Don’t forget, either, to check out the CSUN Faculty Development page at http://www.csun.edu/undergraduate-studies/faculty-development. You can apply for grants, attend workshops to enrich your and teaching (learning centered and culturally responsive, to name a few), and even bring your laptop to the roof and write and do research with colleagues on Writing Mondays, to name just a few.
And heres an opportunity for your students: The Nation is currently looking for submissions to its student writing contest, in response to the following prompt: It’s clear that the political system in the United States isn’t working for many young people. What do you think is the central issue for your generation in Election 2016? 10 finalists and two winners total will be selected – six from college students, six from those in high school. Winners will be awarded a $1,000 cash prize and a lifetime Nation subscription. Finalists receive $250. The winning essays will be published in The Nation magazine and at thenation.com. For complete guidelines, please see https://www.thenation.com/article/the-2016-nation-student-writing-contest/. Please help spread the word.
Achievements
During her recent sabbatical, Kate Haake published a co-authored essay, “The Bold and the Beautiful: Rethinking Undergraduate Models,” in What We Talk About When We Talk About Creative Writing. She also had fiction appear in West Branch Wired (http://www.bucknell.edu/west-branch-wired/katharine-haake.html), Shenandoah (http://shenandoahliterary.org/652/2016/03/15/diptych-forbidden-red-rubber-ball-katharyn-haake/), and, in August, in the London-based Litro@StorySunday (http://www.litro.co.uk/2016/08/crown-gold-fuzz/).
Dr. Kim Knight, an assistant professor of emerging media and communication at UT Dallas and a former TA in our department, has received the 2016 Regents’ Outstanding Teaching Award for her work and innovation in the classroom. Knight credits her training here for her achievement. “From the very beginning, Dr. Clark helped me frame the classroom as a space that should place students and their thinking at the center,” Knight said.

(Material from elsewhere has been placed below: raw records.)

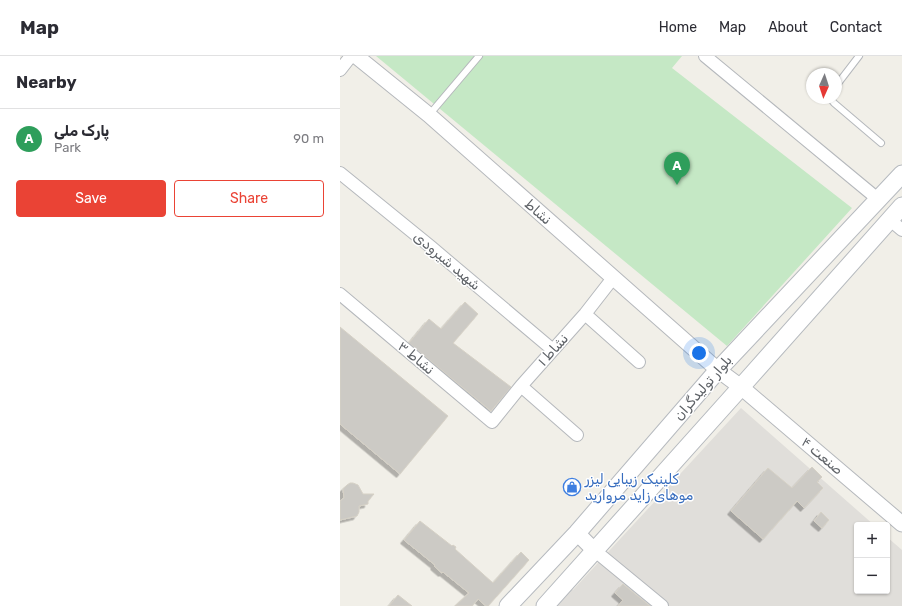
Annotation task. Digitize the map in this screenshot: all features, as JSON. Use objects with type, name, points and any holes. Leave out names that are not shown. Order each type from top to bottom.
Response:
[{"type":"main road","name":"بلوار تولیدگران","points":[[508,606],[577,533],[718,370],[902,174]]},
{"type":"main road","name":"بلوار تولیدگران","points":[[544,606],[741,387],[896,224],[902,206]]},
{"type":"street","points":[[340,70],[351,56]]},
{"type":"street","name":"نشاط","points":[[356,56],[428,115],[718,370]]},
{"type":"street","points":[[705,56],[879,200]]},
{"type":"street","name":"شهید شیرودی","points":[[340,173],[431,247],[553,350]]},
{"type":"street","name":"نشاط ۱","points":[[492,422],[585,314],[613,278]]},
{"type":"street","name":"نشاط ۳","points":[[340,294],[492,422]]},
{"type":"street","points":[[585,314],[639,362]]},
{"type":"street","name":"صنعت ۴","points":[[718,370],[741,387],[902,524]]},
{"type":"street","points":[[522,386],[577,435]]},
{"type":"street","points":[[577,533],[594,550],[662,606]]},
{"type":"lane","points":[[428,115],[479,56]]},
{"type":"lane","points":[[842,78],[859,56]]},
{"type":"lane","points":[[835,104],[882,143]]},
{"type":"shaded area","points":[[741,408],[871,522],[854,522],[854,594],[890,594],[890,540],[902,550],[902,606],[556,606],[571,589],[573,590]]},
{"type":"green space","points":[[376,56],[682,56],[672,68],[852,208],[727,346]]},
{"type":"building","points":[[465,302],[478,314],[453,343],[511,387],[491,411],[409,343],[429,319],[441,329]]},
{"type":"building","points":[[340,327],[448,416],[400,474],[340,424]]},
{"type":"building","points":[[812,467],[822,477],[817,482],[823,488],[804,508],[797,501],[763,539],[731,511],[768,468],[792,488]]},
{"type":"building","points":[[350,483],[358,485],[363,494],[374,494],[368,501],[368,504],[359,506],[357,516],[340,520],[340,501],[344,498],[343,489]]},
{"type":"building","points":[[821,512],[829,520],[822,528],[814,521]]},
{"type":"building","points":[[420,521],[452,546],[453,545],[456,547],[455,549],[493,583],[521,552],[529,560],[488,606],[478,599],[472,606],[455,606],[469,593],[443,572],[442,573],[434,566],[435,565],[404,540]]},
{"type":"building","points":[[623,584],[650,606],[618,606],[623,600],[615,593]]},
{"type":"building","points":[[398,595],[412,606],[389,606]]},
{"type":"place","name":"پارک ملی","points":[[677,185]]},
{"type":"place","name":"کلینیک زیبایی لیزر موهای زاید مروارید","points":[[572,487]]}]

Over the summer, Martin Pousson’s new novel, Black Sheep Boy, was released in hardcover by Rare Bird Lit. Two of his short stories were published: “Most Holy Ghost” in TriQuarterly (https://www.triquarterly.org/issues/issue-150/most-holy-ghost) and “Black Sheep Boy” in Eclectica (http://www.eclectica.org/v20n3/pousson.html). “Black Sheep Boy” also was a finalist for the Glimmer Train Fiction Open prize. Two of his essays were published: one on the Orlando mass shooting in The Advocate, where it was an Editor’s Pick, and one on LGBTQ history in MEL Magazine. He performed readings at Women & Children First in Chicago, Dog Eared in San Francisco, Skylight in Los Angeles, and Roar Shack & 826LA in Echo Park.
Linda Rader Overman‘s essay “Mestiza consciousness of La Fontera/Borderlands in Sandra Cisneros and Helena María Viramontes,” was published this spring in The Cambridge Companion to the Literature of the the American West . Ed. Steven Frye. New York: Cambridge Univ Press.